Tying interest rates to sustainability metrics might be almost unheard of right now, but with the rapid adoption of this accounting strategy by corporate giants like Phillips and Danone, it won’t be long until companies everywhere scramble to implement syndicated sustainability-linked credit facilities of their own.
The simple reason companies should, and undoubtedly will, begin implementing sustainability-linked pricing mechanisms and related green loan structures is that they are extremely effective financial solutions.
“A transaction that demonstrates that delivering on sustainability will ultimately drive economic performance? Yes, this is the future of banking,” said Yann Gérardin, head of corporate and institutionnel banking at BNP Paribas.
In the past skeptics in the finance and banking worlds have written off sustainability measures as expensive, and outside of their altruistic benefits, good for little else than public relations. However, executives are beginning to realize the economic opportunity of linking loan prices to sustainability performance. With sustainability-linked credit, companies can attract better loan pricing and broaden their investor base, providing more economic incentives than traditional financing mechanisms.
“When you’re finished changing, you’re finished.”
~ Ben Franklin
A report by ING suggests that global green loan growth will outpace the $250 billion green bond market in just a few years. Green loans are simple and attractive to investors, Leonie Schreve, ING’s global head of sustainable finance, told Reuters. Green loans generally offer discounts of 5 to 10 percent on the margin, and they are more easily tailored to the borrower’s needs than green bonds.
Here are the companies that are reshaping the syndicated loan market:
In 2017 Royal Phillips announced a first-of-its-kind €1 billion revolving credit facility that ties its interest rates to year-over-year sustainability metrics. Per the terms of the loan, if the health technology company’s sustainability performance improves then its rates go down. If it degrades, they go up.
Phillips’ environmental friendliness is measured using data from Sustainalytics, a leading, independent provider of environmental, social, and corporate governance (ESG) research and rankings. The deal was the first in the syndicated loan market to link interest rates to a Sustainalytics rating.
The pricing arrangement is also unique in that unlike traditional green bonds and loans that limit the use of proceeds to environmental purposes, this revolving credit facility can be used for “general corporate purposes,” offering Phillips maximum flexibility.
ING serves as the “sustainability coordinator,” of the facility, as part of a syndicate of 16 banks. “Creating sustainability incentives in a financing structure is a mind-shift in corporate financing and a clear innovation in the market,” said Gerro Goedhuis, head of syndicated finance at ING.
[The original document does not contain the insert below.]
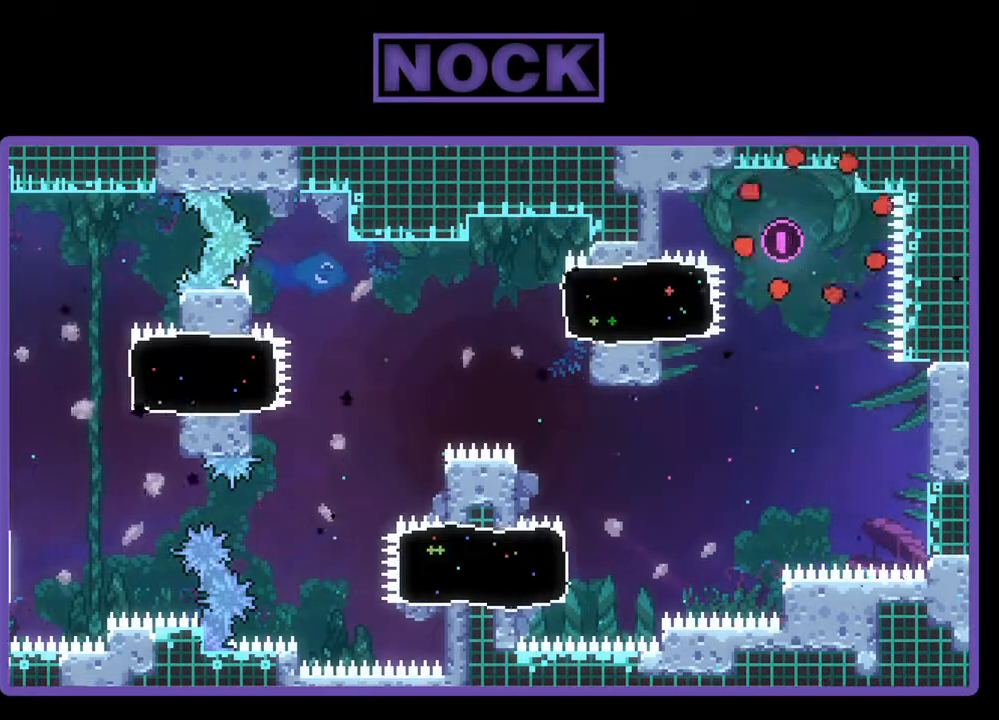
{"buttons": [], "events": []}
French food products company, Danone, introduced ESG criteria to its syndicated €2billion credit facility in February. Danone’s credit facility includes a credit line adjustment mechanism based on sustainability scores from both Vigeo Eiris and Sustainalytics. Performance is also measured based on the percentage of consolidated sales by Danone’s certified B Corp subsidiaries. The crux of the arrangement is still the same — if the firm outperforms its environmental goals, it gets a discount, and if it underperforms, it will pay a premium.
CMS Energy, which owns Michigan’s largest electric and natural gas utility, in June became the first U.S. borrower to establish syndicated sustainability-linked revolving credit facilities. The $1.4 billion of new loans enables CMS to reduce its interest rates by meeting targets related to renewable energy generation, which includes goals to increase the share of electricity produced by renewables to 40 percent, reduce carbon emissions by 80 percent, and phase out all coal-fired power plants by 2040.
“We are excited to be a trendsetter in the United States entering an innovative credit facility, where sustainability and financial results go hand-in-hand,” said CEO Patti Pope.
Also in the utility space, energy services holding company Avangrid announced last week a new $2.5 billion syndicated sustainability-linked credit facility. The pricing mechanism, which involves 21 lenders, “allows Avangrid to adapt liquidity to its $14.4 billion investment plan for the 2017-2022 period,” the company wrote in its press release.
Similar to CMS Energy, sustainability performance will be judged based on the company’s commitments to carbon neutrality and increased renewable energy generation.